How Noah, Patagonia, and Others Are Doing Black Friday with a Conscience

The awakening this past year to the ravages of unchecked consumer culture and the climate crisis means that the fashion industry is thinking up new ways to make and sell stuff more ethically. A number of brands during the fashion shows of June and September both touted their new efforts to produce more ethically and encouraged their customers to consume more responsibly. And now, In perhaps the ultimate high-wire act of holiday shopping, a number of brands are attempting Black Friday with a conscience.

Noah, the no-longer-cult New York menswear brand, has been a leader in this regard, making the decision last year to close their store on Friday. “We can still have cool shit. We can still have fun,” Noah founder Brendon Babenzien told GQ earlier this year. “But there's gotta be some limits.” It appears the brick-and-mortar store and website will be open this season, but the brand has upped their efforts to produce products with recycled materials, with a new T-shirt made from yarns discarded from other cotton production. (“This tee is garbage,” reads the Noah blog.)

Patagonia, of course, remains the gold standard for ethical consumerism, or as close as we’ll ever get to it, with its WornWear program, that encourages consumers to make repairs on the Patagonia pieces they already own, and includes the ReCrafted program that makes new pieces from deconstructed Patagonia material. This year, they’re matching all donations from Black Friday until the end of 2019 made through Patagonia Action Works, a program that connects consumers with grassroots organizations fighting the climate crisis in their community.

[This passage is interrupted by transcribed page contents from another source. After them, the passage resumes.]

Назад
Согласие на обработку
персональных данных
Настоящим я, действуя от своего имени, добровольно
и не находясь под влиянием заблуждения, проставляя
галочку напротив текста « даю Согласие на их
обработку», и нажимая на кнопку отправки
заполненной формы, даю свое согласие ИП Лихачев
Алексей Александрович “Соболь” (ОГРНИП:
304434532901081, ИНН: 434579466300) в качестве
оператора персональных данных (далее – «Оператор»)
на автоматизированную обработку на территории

Lastly, the travel brand Pashko, best-known for their flight-friendly pants, is encouraging its customers to recycle their clothes rather than throw them out. You can fill a prepaid Pashko-supplied envelope with unwanted clothing, and they’ll recycle the clothes through Helpsy, ensuring that they don’t go to a landfill. (Last year, Helpsy’s recycling program kept 25 million pounds of clothes out of landfills, thereby saving 320 million tons of CO2 emissions.)

Even the least cynical among us can acknowledge that a brand encouraging us to do good through consumerism is a tough sell, but brands and designers seem unusually attuned to that reality this year, with Patagonia winking that a donation to Action Works is the perfect gift for climate-change deniers, for example. And the reality is that, unless you go full Scrooge this Christmas, you’re going to have to buy gifts! So why not do it with at least a little bit of societal goodwill?